● WHAT TO WORK ON
Print, exactly as given, each line of the data from the line containing "Пенопластовые" up to and including its last line.

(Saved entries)
::::::

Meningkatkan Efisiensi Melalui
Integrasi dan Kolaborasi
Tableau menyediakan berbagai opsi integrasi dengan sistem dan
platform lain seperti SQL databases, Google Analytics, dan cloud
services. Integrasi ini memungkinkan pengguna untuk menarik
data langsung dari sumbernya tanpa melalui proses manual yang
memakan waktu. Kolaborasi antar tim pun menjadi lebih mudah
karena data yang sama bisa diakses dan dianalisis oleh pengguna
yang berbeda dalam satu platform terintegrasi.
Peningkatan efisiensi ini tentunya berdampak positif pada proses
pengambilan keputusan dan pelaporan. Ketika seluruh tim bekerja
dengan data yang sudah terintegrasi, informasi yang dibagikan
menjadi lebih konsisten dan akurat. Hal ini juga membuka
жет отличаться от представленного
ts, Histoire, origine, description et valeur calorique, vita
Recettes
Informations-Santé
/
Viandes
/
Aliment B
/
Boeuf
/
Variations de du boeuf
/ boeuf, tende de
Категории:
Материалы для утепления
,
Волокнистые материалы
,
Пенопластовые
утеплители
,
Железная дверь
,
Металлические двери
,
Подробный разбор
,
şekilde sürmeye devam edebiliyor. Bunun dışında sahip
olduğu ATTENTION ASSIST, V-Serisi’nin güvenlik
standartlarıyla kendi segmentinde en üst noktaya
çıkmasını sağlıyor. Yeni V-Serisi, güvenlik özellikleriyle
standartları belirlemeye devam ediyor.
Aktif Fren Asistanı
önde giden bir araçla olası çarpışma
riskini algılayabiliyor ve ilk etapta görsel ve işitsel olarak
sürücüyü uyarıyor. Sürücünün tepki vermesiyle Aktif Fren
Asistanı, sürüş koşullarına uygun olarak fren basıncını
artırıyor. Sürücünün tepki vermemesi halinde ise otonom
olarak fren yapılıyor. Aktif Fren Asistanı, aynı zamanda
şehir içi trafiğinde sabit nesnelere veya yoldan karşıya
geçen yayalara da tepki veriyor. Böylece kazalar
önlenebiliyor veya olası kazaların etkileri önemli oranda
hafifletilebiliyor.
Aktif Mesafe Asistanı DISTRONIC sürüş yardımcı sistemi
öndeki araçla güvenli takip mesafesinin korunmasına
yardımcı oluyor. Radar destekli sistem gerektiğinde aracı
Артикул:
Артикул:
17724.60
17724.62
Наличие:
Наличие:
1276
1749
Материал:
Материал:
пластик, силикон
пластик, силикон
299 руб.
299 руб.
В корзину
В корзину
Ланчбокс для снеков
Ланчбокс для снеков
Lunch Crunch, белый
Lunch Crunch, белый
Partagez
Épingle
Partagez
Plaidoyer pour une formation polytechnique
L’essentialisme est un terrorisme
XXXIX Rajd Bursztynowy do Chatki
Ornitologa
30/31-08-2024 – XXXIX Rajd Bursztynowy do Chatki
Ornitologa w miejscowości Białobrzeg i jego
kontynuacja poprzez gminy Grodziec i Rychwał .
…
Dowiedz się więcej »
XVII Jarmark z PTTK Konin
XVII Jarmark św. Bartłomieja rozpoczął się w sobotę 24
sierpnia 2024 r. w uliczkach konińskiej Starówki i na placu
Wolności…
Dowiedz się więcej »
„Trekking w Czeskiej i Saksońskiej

::::::

● EXERCISE SOLUTION
Пенопластовые
утеплители
,
Железная дверь
,
Металлические двери
,
Подробный разбор
,
şekilde sürmeye devam edebiliyor. Bunun dışında sahip
olduğu ATTENTION ASSIST, V-Serisi’nin güvenlik
standartlarıyla kendi segmentinde en üst noktaya
çıkmasını sağlıyor. Yeni V-Serisi, güvenlik özellikleriyle
standartları belirlemeye devam ediyor.
Aktif Fren Asistanı
önde giden bir araçla olası çarpışma
riskini algılayabiliyor ve ilk etapta görsel ve işitsel olarak
sürücüyü uyarıyor. Sürücünün tepki vermesiyle Aktif Fren
Asistanı, sürüş koşullarına uygun olarak fren basıncını
artırıyor. Sürücünün tepki vermemesi halinde ise otonom
olarak fren yapılıyor. Aktif Fren Asistanı, aynı zamanda
şehir içi trafiğinde sabit nesnelere veya yoldan karşıya
geçen yayalara da tepki veriyor. Böylece kazalar
önlenebiliyor veya olası kazaların etkileri önemli oranda
hafifletilebiliyor.
Aktif Mesafe Asistanı DISTRONIC sürüş yardımcı sistemi
öndeki araçla güvenli takip mesafesinin korunmasına
yardımcı oluyor. Radar destekli sistem gerektiğinde aracı
Артикул:
Артикул:
17724.60
17724.62
Наличие:
Наличие:
1276
1749
Материал:
Материал:
пластик, силикон
пластик, силикон
299 руб.
299 руб.
В корзину
В корзину
Ланчбокс для снеков
Ланчбокс для снеков
Lunch Crunch, белый
Lunch Crunch, белый
Partagez
Épingle
Partagez
Plaidoyer pour une formation polytechnique
L’essentialisme est un terrorisme
XXXIX Rajd Bursztynowy do Chatki
Ornitologa
30/31-08-2024 – XXXIX Rajd Bursztynowy do Chatki
Ornitologa w miejscowości Białobrzeg i jego
kontynuacja poprzez gminy Grodziec i Rychwał .
…
Dowiedz się więcej »
XVII Jarmark z PTTK Konin
XVII Jarmark św. Bartłomieja rozpoczął się w sobotę 24
sierpnia 2024 r. w uliczkach konińskiej Starówki i na placu
Wolności…
Dowiedz się więcej »
„Trekking w Czeskiej i Saksońskiej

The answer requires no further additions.